Neben dem „Handbook of Work Disability“ und dem deutschsprachigen neuen Fachbuch „Return to Work-Arbeit für alle“ ist das jetzt erstmals vorgelegte Handbuch bereits das 3.Standardwerk, das in den letzten zwei Jahren auf den Markt gekommen ist. Ganz offensichtlich besteht bei Zunahme alternder Belegschaften mit chronischen Erkrankungen und Beeinträchtigungen des erwerbsbezogenen Leistungsvermögens ein wachsendes Interesse an der Thematik und Bedarf an einschlägigem Know-how.
Den Herausgebern, Izabela Z. Schultz, Professorin für Rehabilitationspsychologie an der University of British Columbia in Vancouver, und Robert J. Gatchel, Profe, ist mit über 70 Autorinnen und Autoren aus Nordamerika und Europa (leider ist kein deutscher Vertreter dabei) eine umfassende, einzigartige interdisziplinäre Darstellung des Forschungsgegenstandes und Handlungsfeldes Return to Work (RTW) gelungen. Auch wenn eine allgemein akzeptierte, verbindliche Definition von RTW bis heute fehlt, besteht doch breiter Konsens, dass RTW gleichermaßen einen Prozess (alle Interventionen, die Rückkehr in Arbeit fördern) wie ein zentrales Outcome umfasst (Reintegration in den Arbeitsmarkt). Darüber ist RTW gewissermaßen ein großes interdisziplinäres Vernetzungsprojekt von Gesundheitssystem, sozialer Sicherung, Rehabilitation und Arbeitswelt.
Das Werk ist inhaltlich in fünf große Teile gegliedert und umfasst 37 Kapitel.

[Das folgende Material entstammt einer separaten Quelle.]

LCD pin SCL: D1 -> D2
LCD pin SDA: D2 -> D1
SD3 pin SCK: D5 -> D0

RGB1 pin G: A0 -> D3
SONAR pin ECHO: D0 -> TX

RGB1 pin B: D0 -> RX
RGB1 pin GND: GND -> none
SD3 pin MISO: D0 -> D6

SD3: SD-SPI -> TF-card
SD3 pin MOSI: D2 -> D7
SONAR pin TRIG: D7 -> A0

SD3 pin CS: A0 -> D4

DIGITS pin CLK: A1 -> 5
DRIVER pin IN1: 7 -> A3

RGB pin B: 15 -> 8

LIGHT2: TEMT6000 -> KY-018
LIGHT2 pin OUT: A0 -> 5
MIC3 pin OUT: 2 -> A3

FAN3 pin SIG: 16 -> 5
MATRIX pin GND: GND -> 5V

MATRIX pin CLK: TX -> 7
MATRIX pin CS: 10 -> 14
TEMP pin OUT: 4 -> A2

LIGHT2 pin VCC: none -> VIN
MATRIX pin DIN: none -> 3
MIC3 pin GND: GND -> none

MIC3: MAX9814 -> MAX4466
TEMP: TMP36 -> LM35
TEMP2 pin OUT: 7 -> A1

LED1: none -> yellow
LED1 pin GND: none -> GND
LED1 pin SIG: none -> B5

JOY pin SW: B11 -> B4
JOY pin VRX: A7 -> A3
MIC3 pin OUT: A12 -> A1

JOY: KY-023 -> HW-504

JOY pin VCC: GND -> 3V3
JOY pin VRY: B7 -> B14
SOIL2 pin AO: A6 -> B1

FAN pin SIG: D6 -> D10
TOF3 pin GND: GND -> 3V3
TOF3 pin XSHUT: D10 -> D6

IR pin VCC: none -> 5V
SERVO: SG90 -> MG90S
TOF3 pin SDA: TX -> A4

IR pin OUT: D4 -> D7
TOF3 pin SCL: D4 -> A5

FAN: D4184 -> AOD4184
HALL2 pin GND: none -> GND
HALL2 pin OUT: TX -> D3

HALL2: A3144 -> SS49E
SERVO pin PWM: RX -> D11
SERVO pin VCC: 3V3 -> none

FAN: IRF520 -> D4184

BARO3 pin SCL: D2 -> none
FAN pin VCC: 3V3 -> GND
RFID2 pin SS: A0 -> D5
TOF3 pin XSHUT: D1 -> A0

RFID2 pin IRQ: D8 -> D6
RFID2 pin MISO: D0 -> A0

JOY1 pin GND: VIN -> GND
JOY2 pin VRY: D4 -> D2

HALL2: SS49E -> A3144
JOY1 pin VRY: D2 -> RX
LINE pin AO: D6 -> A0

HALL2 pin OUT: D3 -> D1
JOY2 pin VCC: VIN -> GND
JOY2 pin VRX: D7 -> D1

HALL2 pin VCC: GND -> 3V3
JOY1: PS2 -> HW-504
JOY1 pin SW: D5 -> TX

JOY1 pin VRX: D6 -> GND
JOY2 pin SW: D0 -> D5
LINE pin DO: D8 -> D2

Teil 1 beschäftigt sich mit Modellen und Konzepten von RTW (u. a. ICF, psychologische, soziale und politische Dimensionen). Teil 2 beschreibt hemmende und fördernde Faktoren sowie Planung, Assessment und Evaluation der Reintegration. In Teil 3 werden u. a. klinische und berufliche Interventionen, Ergonomische Gesichtspunkte, organisationelle Modifikationen und ökonomische Aspekte des Disability Management behandelt. Teil 4 stellt wesentliche Erkenntnisse zu RTW bei wichtigen Diagnosegruppen dar, u. a. psychische und muskuloskelettale Erkrankungen, Verletzungen, Sucht, Krebs und Krampfleiden. Teil 5 fokussiert die wissenschaftlichen Erkenntnisse auf die praktische Arbeit und ist gewissermaßen das Fazit.
Aus dem großen Fundus der aufgezeigten wissenschaftlichen Erkenntnisse dürften für die deutsche Leserschaft insbesondere folgende Botschaften interessant sein:
- Betroffene sind von Anfang an aktiv in den RTW Prozess einzubinden.
- Um RTW anzustoßen, ist Symptomfreiheit oder völlige gesundheitliche Wiederherstellung nicht nötig.
- RTW-Interventionen können Teil der Rehabilitation sein.
- Medizinische und berufliche Rehabilitationsmaßnahmen müssen besser verzahnt werden (eine alte Forderung deutscher Arbeitsmediziner).
- Ohne Bereitschaft für eine Veränderung im Sinne einer Rückkehr zur Arbeit können Interventionen nicht erforderlich sein (RTW als „Change-Prozess“ im Sinne von Readiness for Return to Work).
- Arbeitgeber sollten eine entsprechende RTW Kultur pflegen, ein betrieblicher Koordinator („Kümmerer“) ist dabei förderlich.
Zusammenfassend bietet das Handbuch dem Leser – jenseits nationaler Besonderheiten sozialer Sicherungssysteme – eindrucksvolle, dabei auch durchaus kritische Perspektiven mit vielen wertvollen Anregungen für Verbesserungen und Weiterentwicklungen. Für alle, die es lieber in Englisch mögen und denen das inhaltlich durchaus ebenbürtige deutschsprachige RTW-Pendant aus dem Gentner-Verlag nicht reicht, kann es – trotz des stolzen Preises – uneingeschränkt empfohlen werden. Dies betrifft neben Psychologen, Rehabilitationswissenschaftlern und Rehamedizinern, betrieblichen Akteuren wie Personalverantwortlichen und Disability Managern insbesondere auch Arbeits- und Sozialmediziner.